Wally was nine that year and in the second grade, though he should have been in the fourth. Most people in town knew that he had difficulty in keeping up. He was big and clumsy, slow in movement and mind. Still, his class, all of whom were smaller than he, had trouble hiding their irritation when Wally would ask to play ball with them, or any game in which winning was important. Most often they’d find a way to keep him out but Wally would hang around anyway, not sulking, just hoping. He was always a helpful boy, and the natural protector of the underdog. Sometimes if the older boys chased the younger ones away, Wally might say, “Can’t they stay? They’re no bother.”
Wally fancied the idea of being a shepherd with a flute in the Christmas pageant that year, but the director, Miss Lumbar, assigned him to a more important role. After all, she reasoned, the innkeeper did not have too many lines and Wally’s size would make his refusal of lodging to Joseph more forceful. And so it happened that the usual large, partisan audience gathered for the town’s yearly extravaganza of beards, crowns, halos and squeaky voices. No one on stage or off was more caught up in the magic of the night than Wallace Purling. He stood in the wings and watched the performance with such fascination that from time to time Miss Lumbar had to make sure he didn’t wander on stage before his cue.
Then the time came when Joseph appeared, tenderly guiding Mary to the Inn’s door. Wally the innkeeper was there, waiting.

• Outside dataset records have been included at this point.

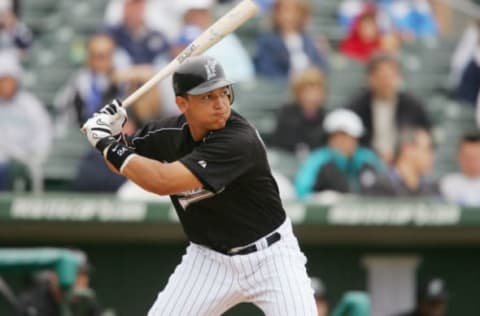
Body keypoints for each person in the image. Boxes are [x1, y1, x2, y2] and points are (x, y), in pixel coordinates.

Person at [82, 55, 318, 315]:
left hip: (271, 256)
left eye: (223, 93)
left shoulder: (239, 139)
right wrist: (114, 139)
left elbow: (162, 181)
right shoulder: (166, 134)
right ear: (182, 103)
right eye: (207, 96)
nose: (220, 104)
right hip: (208, 259)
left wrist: (105, 144)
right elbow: (125, 164)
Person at [346, 53, 431, 164]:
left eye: (391, 76)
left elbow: (425, 134)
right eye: (381, 77)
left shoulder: (413, 106)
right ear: (370, 78)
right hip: (366, 163)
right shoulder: (357, 106)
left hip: (403, 163)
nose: (387, 82)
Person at [295, 109, 384, 199]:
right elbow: (302, 192)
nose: (343, 142)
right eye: (337, 136)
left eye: (347, 136)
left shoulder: (368, 159)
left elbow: (390, 188)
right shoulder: (318, 160)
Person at [0, 51, 51, 191]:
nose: (5, 85)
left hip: (22, 162)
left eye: (8, 79)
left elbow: (42, 136)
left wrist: (33, 157)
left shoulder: (30, 105)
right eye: (1, 80)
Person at [54, 34, 123, 130]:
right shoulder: (80, 80)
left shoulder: (123, 79)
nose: (101, 61)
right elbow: (61, 105)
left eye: (106, 56)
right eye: (97, 56)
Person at [254, 0, 328, 80]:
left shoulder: (310, 40)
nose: (288, 16)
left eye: (294, 11)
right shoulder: (267, 41)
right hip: (282, 89)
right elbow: (269, 73)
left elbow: (322, 69)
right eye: (284, 10)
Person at [362, 127, 438, 197]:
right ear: (407, 149)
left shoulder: (429, 188)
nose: (432, 156)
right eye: (427, 149)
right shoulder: (380, 186)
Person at [270, 67, 327, 154]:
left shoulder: (325, 117)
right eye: (307, 92)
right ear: (298, 93)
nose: (312, 97)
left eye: (317, 92)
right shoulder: (285, 115)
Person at [106, 0, 170, 67]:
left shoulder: (156, 36)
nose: (133, 11)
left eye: (137, 7)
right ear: (124, 8)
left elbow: (164, 61)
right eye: (130, 6)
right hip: (119, 74)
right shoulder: (112, 33)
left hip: (152, 75)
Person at [440, 132, 480, 207]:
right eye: (468, 157)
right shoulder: (447, 184)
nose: (472, 162)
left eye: (476, 157)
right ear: (459, 156)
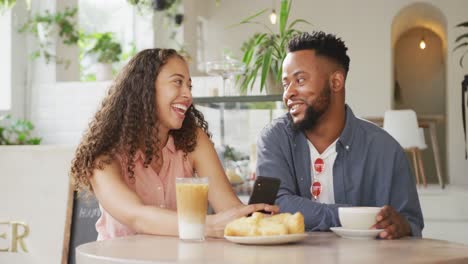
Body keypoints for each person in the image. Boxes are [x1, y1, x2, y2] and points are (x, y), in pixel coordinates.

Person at [70, 48, 278, 240]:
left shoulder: (193, 141)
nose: (188, 95)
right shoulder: (104, 154)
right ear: (146, 88)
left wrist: (252, 219)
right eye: (177, 82)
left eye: (189, 85)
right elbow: (136, 216)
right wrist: (208, 225)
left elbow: (228, 208)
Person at [256, 31, 423, 239]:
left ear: (336, 82)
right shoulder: (275, 139)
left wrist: (400, 225)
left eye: (299, 80)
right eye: (285, 83)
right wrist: (350, 216)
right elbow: (272, 205)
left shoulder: (386, 150)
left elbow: (411, 223)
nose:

“What do you want?” Wally said, swinging the door open roughly.
“We seek lodging.”
“Seek it elsewhere,” Wally looked straight ahead but spoke vigorously. “The inn is filled.”
“Sir, we have asked everywhere in vain. We have traveled far and are very weary.”
“There is no room in this inn for you.” Wally looked properly stern.
“Please, good innkeeper, this is my wife, Mary. She is heavy with child and needs a place to rest. Surely you must have some small corner for her. She is so tired.”
Now, for the first time, the innkeeper relaxed his stance and looked down at Mary. With that, there was a long pause, long enough to make the audience a bit tense with embarrassment.
“No! Be gone!” the prompter whispered from the wings.
“No!” Wally repeated automatically, “Be gone!”
Joseph sadly placed his arm around Mary and Mary laid her head upon her husband’s shoulder and the two of them started to move away. The innkeeper did not return inside his inn, however. Wally stood there in the doorway, watching the forlorn couple. His mouth was open, his brow creased with concern, his eyes filling unmistakably with tears.
And suddenly this Christmas pageant was different from all the others.
“Don’t go, Joseph,” Wally called out. “Bring Mary back.” Wally’s face grew into a bright smile. “You can have my room!”
Some say that was the best Christmas pageant the town had ever seen, the year that Wally Purling opened his heart, and the inn, to the one of whom the angel said, “there is born to you … a Savior, who is Christ the Lord.” (Luke 2:11) May we do the same.